Bu kararla 8 Mart 1857’de yaşamını yitiren 129 kadın işçinin ve 8 Mart 1917’de Şubat Devrimi’nin fitilini ateşleyen grevleri başlatan, “ekmek ve barış” sloganıyla sokaklara dökülen Petrogradlı dokuma işçisi kadınların anısına 8 Mart, Dünya Emekçi Kadınlar Günü olarak kutlanmaya başlandı.
SOVYETLER'DE 8 MART
Ekim Devrimi’nin ardından Sovyetler Birliği’nde 8 Mart coşkuyla kutlanan bir mücadele gününe dönüşmüştü.
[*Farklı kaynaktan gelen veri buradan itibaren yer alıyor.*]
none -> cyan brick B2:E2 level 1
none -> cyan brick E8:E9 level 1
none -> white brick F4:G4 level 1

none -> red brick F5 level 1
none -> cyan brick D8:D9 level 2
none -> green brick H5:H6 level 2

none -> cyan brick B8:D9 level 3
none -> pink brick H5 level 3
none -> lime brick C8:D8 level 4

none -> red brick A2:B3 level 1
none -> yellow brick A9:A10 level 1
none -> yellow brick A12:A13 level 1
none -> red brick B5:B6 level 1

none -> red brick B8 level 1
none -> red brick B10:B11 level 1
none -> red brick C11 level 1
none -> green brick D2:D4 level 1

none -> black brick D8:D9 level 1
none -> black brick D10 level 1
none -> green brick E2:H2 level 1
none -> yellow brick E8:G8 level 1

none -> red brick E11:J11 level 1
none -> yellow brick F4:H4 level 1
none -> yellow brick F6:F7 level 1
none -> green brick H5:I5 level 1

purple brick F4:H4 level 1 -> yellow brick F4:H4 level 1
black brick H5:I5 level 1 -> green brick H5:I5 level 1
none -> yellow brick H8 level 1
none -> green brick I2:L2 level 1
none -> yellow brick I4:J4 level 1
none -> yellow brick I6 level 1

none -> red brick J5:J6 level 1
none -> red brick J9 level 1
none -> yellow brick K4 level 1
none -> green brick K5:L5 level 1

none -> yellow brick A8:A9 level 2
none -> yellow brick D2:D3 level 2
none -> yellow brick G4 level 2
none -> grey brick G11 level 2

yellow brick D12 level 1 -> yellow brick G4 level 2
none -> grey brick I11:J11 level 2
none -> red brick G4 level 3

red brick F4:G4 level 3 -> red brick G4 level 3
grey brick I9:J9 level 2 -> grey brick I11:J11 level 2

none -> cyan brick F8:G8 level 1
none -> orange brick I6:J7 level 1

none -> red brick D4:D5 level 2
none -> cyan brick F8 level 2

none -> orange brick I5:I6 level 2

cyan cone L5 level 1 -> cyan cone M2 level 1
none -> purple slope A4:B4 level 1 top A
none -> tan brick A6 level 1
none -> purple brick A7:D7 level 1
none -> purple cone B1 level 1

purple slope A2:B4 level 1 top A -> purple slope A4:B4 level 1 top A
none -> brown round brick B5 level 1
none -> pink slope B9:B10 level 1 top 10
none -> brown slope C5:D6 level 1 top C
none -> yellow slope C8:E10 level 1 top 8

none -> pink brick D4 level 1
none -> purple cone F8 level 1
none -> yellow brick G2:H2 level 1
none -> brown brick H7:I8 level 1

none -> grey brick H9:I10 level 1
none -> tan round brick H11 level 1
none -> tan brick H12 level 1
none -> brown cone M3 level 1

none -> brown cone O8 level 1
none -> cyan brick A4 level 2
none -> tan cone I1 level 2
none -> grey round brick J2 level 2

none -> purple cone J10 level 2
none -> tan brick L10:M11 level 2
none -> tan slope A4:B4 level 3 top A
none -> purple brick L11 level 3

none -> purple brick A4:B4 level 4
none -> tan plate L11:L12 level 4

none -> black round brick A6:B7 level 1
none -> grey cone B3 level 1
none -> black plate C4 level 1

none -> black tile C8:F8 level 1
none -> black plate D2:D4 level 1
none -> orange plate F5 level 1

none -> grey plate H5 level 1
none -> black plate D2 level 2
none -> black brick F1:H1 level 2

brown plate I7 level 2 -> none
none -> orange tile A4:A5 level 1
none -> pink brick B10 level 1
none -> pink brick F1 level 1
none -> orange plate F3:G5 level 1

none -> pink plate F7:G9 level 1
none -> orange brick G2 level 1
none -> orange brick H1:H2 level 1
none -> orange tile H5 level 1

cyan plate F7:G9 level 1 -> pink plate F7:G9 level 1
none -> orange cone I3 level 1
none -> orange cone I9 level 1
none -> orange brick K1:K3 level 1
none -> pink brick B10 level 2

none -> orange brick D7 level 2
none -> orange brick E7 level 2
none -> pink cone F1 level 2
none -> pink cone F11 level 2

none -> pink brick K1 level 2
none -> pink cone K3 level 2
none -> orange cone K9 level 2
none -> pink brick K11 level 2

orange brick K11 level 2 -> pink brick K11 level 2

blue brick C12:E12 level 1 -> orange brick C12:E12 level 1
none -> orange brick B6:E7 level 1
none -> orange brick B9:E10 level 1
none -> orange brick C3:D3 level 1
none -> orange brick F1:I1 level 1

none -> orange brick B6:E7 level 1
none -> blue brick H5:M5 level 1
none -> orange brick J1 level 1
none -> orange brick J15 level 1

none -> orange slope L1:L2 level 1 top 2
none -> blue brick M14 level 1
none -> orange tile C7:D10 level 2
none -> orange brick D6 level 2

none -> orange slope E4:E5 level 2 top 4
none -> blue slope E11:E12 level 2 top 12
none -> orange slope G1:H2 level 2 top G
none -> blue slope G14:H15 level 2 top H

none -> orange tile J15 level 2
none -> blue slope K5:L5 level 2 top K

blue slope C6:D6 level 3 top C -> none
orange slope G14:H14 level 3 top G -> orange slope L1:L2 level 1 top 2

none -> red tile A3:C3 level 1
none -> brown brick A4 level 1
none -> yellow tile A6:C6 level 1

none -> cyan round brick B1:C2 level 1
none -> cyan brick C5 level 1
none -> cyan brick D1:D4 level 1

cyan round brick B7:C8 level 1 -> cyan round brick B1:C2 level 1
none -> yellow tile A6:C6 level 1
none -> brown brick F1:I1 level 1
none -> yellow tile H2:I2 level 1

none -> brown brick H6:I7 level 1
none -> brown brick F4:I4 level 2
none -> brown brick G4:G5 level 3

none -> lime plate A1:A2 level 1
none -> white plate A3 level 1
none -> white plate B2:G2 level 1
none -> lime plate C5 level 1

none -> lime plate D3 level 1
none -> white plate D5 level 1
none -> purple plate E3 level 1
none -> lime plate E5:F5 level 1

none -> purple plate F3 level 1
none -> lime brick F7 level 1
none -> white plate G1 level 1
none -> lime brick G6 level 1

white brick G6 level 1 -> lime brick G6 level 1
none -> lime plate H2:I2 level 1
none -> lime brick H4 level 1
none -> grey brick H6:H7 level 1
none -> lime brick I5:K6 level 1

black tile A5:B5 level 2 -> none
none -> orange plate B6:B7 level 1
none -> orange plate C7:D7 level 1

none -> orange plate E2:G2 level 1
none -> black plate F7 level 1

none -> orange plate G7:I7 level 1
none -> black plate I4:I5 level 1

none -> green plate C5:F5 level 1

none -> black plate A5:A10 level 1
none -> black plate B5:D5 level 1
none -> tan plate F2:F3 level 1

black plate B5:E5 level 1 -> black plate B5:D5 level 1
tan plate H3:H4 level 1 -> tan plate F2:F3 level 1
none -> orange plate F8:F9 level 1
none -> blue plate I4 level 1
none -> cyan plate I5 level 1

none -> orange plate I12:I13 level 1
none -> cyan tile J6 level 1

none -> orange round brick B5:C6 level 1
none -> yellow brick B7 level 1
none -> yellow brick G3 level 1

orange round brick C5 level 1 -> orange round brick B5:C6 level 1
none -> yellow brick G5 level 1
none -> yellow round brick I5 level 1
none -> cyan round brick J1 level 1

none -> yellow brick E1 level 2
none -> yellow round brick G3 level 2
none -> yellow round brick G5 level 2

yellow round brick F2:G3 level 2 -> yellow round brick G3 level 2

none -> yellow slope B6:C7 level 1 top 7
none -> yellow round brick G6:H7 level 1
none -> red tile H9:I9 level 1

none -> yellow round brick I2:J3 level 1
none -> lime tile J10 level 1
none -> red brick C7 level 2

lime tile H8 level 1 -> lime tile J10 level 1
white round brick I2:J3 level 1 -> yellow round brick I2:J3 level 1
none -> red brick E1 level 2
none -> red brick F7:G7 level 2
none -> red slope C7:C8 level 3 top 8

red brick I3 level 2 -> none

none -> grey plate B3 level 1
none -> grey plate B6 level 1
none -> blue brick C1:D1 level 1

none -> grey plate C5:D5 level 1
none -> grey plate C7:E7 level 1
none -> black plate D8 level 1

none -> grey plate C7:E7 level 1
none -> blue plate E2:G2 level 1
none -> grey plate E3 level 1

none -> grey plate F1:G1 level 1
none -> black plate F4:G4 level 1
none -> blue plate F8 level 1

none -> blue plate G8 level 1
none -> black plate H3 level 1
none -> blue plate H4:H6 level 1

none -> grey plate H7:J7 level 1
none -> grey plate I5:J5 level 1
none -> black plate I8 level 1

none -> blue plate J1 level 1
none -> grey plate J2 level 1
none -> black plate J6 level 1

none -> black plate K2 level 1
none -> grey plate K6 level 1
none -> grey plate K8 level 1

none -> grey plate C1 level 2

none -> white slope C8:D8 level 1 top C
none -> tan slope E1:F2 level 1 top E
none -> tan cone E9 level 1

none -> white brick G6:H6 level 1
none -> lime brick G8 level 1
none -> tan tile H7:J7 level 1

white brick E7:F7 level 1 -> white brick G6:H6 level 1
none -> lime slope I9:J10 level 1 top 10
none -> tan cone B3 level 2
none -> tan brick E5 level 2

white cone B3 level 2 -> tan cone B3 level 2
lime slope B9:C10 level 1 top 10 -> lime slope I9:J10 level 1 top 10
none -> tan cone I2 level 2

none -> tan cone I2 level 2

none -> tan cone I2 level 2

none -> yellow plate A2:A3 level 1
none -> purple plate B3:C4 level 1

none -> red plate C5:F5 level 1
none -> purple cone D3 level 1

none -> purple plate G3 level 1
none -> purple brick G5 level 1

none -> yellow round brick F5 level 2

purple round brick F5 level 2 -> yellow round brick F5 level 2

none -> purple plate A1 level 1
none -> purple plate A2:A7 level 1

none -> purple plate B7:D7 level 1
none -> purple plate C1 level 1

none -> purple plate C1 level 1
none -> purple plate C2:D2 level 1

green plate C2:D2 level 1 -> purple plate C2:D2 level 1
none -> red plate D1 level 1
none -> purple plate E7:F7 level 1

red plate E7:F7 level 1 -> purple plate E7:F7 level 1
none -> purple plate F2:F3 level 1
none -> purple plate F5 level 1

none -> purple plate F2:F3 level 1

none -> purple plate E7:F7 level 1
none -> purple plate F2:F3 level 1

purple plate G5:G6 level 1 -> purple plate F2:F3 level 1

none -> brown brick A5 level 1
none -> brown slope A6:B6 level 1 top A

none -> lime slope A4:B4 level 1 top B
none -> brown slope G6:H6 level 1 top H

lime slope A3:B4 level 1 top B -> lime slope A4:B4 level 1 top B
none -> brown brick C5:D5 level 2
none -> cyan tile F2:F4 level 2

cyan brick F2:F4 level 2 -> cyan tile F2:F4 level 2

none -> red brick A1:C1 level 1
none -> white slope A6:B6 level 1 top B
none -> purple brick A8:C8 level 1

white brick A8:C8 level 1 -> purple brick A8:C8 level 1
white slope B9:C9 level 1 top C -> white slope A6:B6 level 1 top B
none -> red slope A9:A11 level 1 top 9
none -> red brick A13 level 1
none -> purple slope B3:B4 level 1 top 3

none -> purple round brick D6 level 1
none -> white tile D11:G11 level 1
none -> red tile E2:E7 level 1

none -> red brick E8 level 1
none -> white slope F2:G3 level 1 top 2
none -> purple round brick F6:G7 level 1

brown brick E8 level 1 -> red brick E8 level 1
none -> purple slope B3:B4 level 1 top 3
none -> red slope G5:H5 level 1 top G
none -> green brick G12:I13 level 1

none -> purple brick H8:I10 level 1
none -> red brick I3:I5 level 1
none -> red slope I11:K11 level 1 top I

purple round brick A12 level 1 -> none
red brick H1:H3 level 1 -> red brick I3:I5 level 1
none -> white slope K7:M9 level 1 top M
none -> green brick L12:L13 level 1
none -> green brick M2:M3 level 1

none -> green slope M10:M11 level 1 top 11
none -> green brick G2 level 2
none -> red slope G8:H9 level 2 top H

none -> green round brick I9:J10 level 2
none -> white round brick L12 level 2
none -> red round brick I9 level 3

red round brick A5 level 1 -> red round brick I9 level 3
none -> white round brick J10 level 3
Bununla birlikte kadınların sosyal ve siyasi yaşama katılması, kadın-erkek eşitliğinin sağlanması yönünde pek çok düzenlemeye imza atılmıştı.
Emekçi Kadınlar Günü’nün tarihinin sabitlenmesi ile Sovyetler Birliği’nde ve daha sonra kurulan tüm sosyalist devletlerde bu gün resmi tatil ilan edildi.
İzleyen yıllarda kadınlar 8 Mart’larda ülke ve dünya gündemi ile gelişen olumsuzlukları da protestolarına konu etti. 1937’de İspanya’da kadınlar 8 Mart’ta kitlesel gösterilerle faşist Franco rejimini protesto etti.
8 Mart 1943’te ise İtalya’da kadınlar Mussolini yönetimini hedef alan gösteriler yaptı.
Tıpkı 1940’larda İkinci Dünya Savaşı’nda savaşmak üzere çocuklarını askere göndermek istemeyen Avrupalı kadınlar gibi, 1960’larda da ABD’li kadınlar Vietnam Savaşı’na oğullarını göndermek istemediklerini dile getirdi.
BM KABUL ETTİ AMA...
Birleşmiş Milletler Genel Kurulu, 8 Mart’ın “Dünya Kadınlar Günü” olarak kutlanmasını, kutlamaların başlamasından yıllar sonra, 1977 yılında kabul etti. Ancak BM, bu günü kadınların mücadele günü olarak göstermekten geri durdu. BM’nin ilgili kararında günün tarihçesine değinilmedi.